Ptits bonheurs
Les glands tombaient des chênes. Il faisait encore nuit. Juste être là, le nez au vent, sur mon vélo, le nez dans l'air frais, le long du jardin public bordé de chênes immenses. Et les glands tombaient. Comme les notes claires d'un xylophone, sur les carrosseries des voitures en files d'attente.
Les piétons hésitent sur le trottoir mouvant, film en noir et blanc, où un sac de billes se serait renversé au sol. Des craquements accompagnent la partition des chênes qui se déshabillent. Même le coq y va de son trémolo rigolo. J'adore ces minutes là. Oui, à Toulouse il y a des coqs qui cocoriquent et des paons qui léonnent. Et moi, qui longe cette vie, sur mon vélo.
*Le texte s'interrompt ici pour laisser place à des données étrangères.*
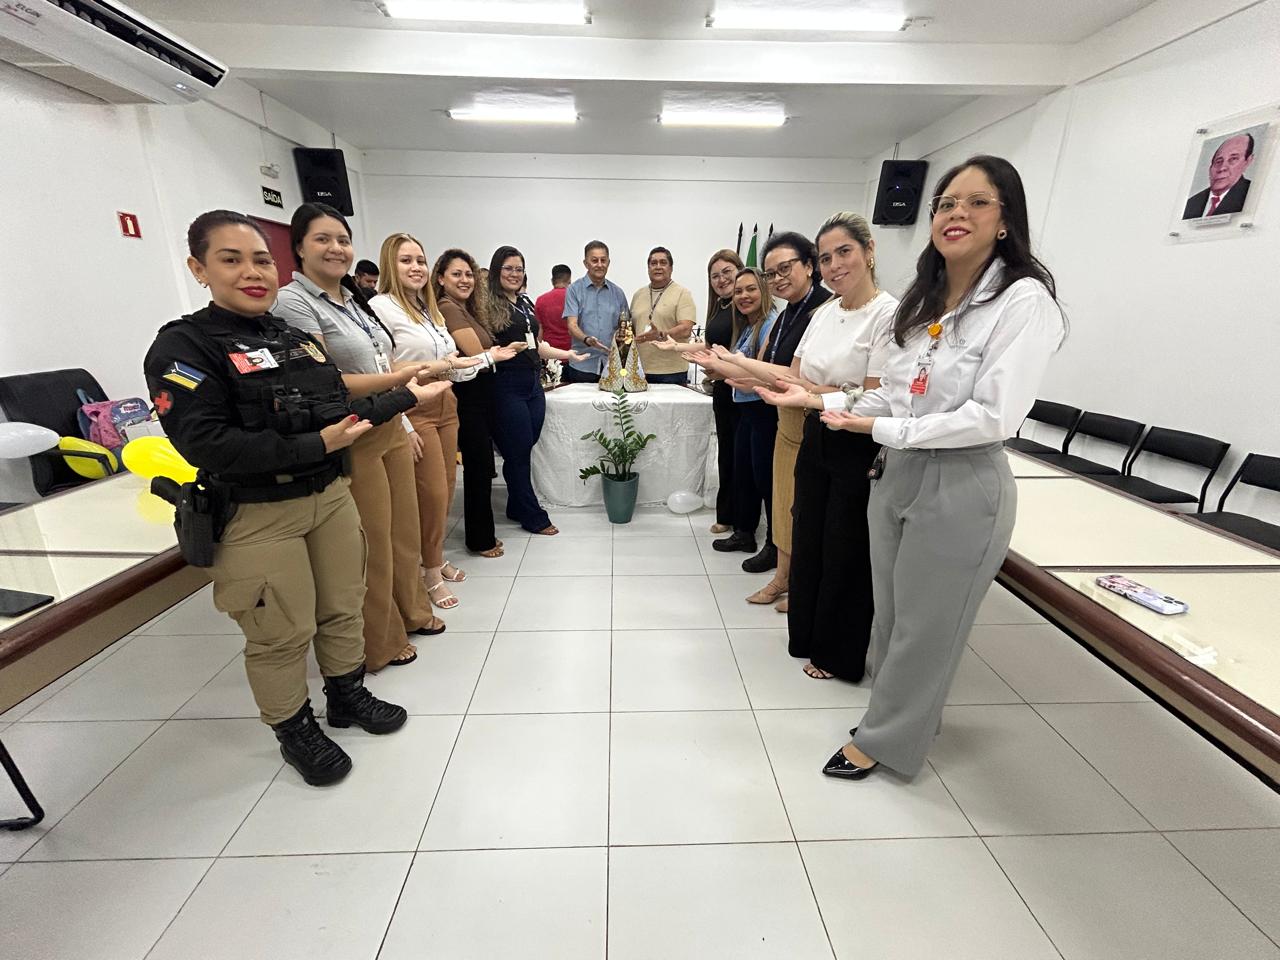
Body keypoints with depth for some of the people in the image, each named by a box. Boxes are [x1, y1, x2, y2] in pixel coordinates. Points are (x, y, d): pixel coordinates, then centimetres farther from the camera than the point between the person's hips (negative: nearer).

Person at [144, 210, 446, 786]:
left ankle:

J'aime cet instant quotidien. Cette ballade matinale de mes semaines. Croiser du regard les fenêtres allumées. Toujours les mêmes. Sourire à celle qui fume sa cigarette sur son balcon minuscule, avec son mug à la main, son peignoir immuable. Entendre dans la ruelle, à gauche, la sonnerie de ce radio-réveil qu'un dormeur a du mal à éteindre. Tous les matins.
J'aime partir à la même heure. Me réveiller avec eux. Croiser le camion-poubelle, les voir aussi ravis que moi de notre rencontre. Eux qui crient qu'"elle est là", coincée dans la rue trop étroite. Le chauffeur qui se serre et nos mots vifs de sourire pour la journée à venir.
J'aime passer le pont qui surplomble le canal qui fume quand il fait froid. Et lancer un regard aux péniches. Et rouler le long de cette avenue bordée de platanes aux troncs d'écorces blanches et brunes.
J'aime l'odeur du pain qui cuit quand je file devant la boulangerie, et les pas-encore-petits-vieux -mais pas loin- qui ont déjà leur baguette et leur quotidien sous le bras. La casquette sur la tête.
Ces instants là, ils sont comme des petits bonheurs. Simples et précieux. Plus précieux encore de penser parfois à ceux qui affrontent déjà les premiers embouteillages sur le périphérique, dans leur caisse de métal, ceux qui attendent leur métro dans un sous-sol aux néons cruels.
J'ai de la chance et je le sais. De ma ballade quotidienne sur mon vélo, de mon regard folâtre qui ne cherche rien, et surtout pas une place de parking dans la ville saturée d'automobiles.
J'ai de la chance d'avoir des jambes qui aiment danser la gigue avec moi, tous les matins, à la même heure.